1) Use constrained linear regression:
. sysuse auto
(1978 Automobile Data)
. constraint 1 mpg = 1
. cnsreg price mpg weight, constraints(1)
Constrained linear regression Number of obs = 74
Root MSE = 2502.5449
( 1) mpg = 1
------------------------------------------------------------------------------
price | Coef. Std. Err. t P>|t| [95% Conf. Interval]
-------------+----------------------------------------------------------------
mpg | 1 (constrained)
weight | 2.050071 .3768697 5.44 0.000 1.298795 2.801347
_cons | -46.14764 1174.541 -0.04 0.969 -2387.551 2295.256
------------------------------------------------------------------------------
2) Variable transformation (suggested by whuber in the comment above):
. gen price2 = price - mpg
. reg price2 weight
Source | SS df MS Number of obs = 74
-------------+------------------------------ F( 1, 72) = 29.59
Model | 185318670 1 185318670 Prob > F = 0.0000
Residual | 450916627 72 6262730.93 R-squared = 0.2913
-------------+------------------------------ Adj R-squared = 0.2814
Total | 636235297 73 8715552.01 Root MSE = 2502.5
------------------------------------------------------------------------------
price2 | Coef. Std. Err. t P>|t| [95% Conf. Interval]
-------------+----------------------------------------------------------------
weight | 2.050071 .3768697 5.44 0.000 1.298795 2.801347
_cons | -46.14764 1174.541 -0.04 0.969 -2387.551 2295.256
------------------------------------------------------------------------------
3) Using a GLM model with an offset:
. glm price weight , family(gaussian) link(identity) offset(mpg)

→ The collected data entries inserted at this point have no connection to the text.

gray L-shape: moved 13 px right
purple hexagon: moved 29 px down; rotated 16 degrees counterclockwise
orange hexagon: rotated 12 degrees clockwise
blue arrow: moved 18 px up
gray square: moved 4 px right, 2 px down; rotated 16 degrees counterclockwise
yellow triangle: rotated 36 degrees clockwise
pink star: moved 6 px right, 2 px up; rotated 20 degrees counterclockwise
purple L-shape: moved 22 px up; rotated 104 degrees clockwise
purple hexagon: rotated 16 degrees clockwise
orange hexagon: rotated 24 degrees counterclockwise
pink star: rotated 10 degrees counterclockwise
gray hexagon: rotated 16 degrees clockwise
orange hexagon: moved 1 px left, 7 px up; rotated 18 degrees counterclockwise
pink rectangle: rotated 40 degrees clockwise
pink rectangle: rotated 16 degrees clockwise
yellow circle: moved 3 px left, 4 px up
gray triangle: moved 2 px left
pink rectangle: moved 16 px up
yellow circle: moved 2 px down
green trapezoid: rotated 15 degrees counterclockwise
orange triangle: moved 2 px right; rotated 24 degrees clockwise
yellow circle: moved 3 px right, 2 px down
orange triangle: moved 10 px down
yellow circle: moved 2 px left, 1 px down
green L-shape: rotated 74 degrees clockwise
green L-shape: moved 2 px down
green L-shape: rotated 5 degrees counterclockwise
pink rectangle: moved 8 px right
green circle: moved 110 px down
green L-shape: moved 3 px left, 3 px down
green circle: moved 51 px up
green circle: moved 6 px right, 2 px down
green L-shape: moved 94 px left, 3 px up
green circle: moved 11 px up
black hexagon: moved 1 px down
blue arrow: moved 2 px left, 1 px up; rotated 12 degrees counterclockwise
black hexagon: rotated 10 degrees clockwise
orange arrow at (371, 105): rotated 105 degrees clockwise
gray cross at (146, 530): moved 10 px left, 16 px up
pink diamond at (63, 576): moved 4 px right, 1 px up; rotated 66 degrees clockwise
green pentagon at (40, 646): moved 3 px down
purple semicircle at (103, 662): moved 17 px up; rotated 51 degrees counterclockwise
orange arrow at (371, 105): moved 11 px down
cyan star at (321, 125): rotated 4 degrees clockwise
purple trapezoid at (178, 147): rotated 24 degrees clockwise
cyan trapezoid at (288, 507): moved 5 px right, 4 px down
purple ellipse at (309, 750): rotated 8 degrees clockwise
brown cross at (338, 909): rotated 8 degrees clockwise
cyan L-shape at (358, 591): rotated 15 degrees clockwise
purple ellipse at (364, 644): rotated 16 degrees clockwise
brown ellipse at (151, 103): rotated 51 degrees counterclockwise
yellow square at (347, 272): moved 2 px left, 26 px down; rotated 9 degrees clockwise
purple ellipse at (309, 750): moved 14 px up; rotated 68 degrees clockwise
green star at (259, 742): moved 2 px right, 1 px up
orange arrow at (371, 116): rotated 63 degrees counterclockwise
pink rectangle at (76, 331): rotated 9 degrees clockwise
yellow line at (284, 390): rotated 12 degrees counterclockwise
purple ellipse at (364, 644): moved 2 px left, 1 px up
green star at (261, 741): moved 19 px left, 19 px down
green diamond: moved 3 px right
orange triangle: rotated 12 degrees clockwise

Iteration 0: log likelihood = -683.04238
Iteration 1: log likelihood = -683.04238
Generalized linear models No. of obs = 74
Optimization : ML Residual df = 72
Scale parameter = 6262731
Deviance = 450916626.9 (1/df) Deviance = 6262731
Pearson = 450916626.9 (1/df) Pearson = 6262731
Variance function: V(u) = 1 [Gaussian]
Link function : g(u) = u [Identity]
AIC = 18.51466
Log likelihood = -683.0423847 BIC = 4.51e+08
------------------------------------------------------------------------------
| OIM
price | Coef. Std. Err. z P>|z| [95% Conf. Interval]
-------------+----------------------------------------------------------------
weight | 2.050071 .3768697 5.44 0.000 1.31142 2.788722
_cons | -46.14764 1174.541 -0.04 0.969 -2348.205 2255.909
mpg | 1 (offset)
------------------------------------------------------------------------------
The glm route could also handle the log transformation of your outcome for you if you change the link and family options appropriately.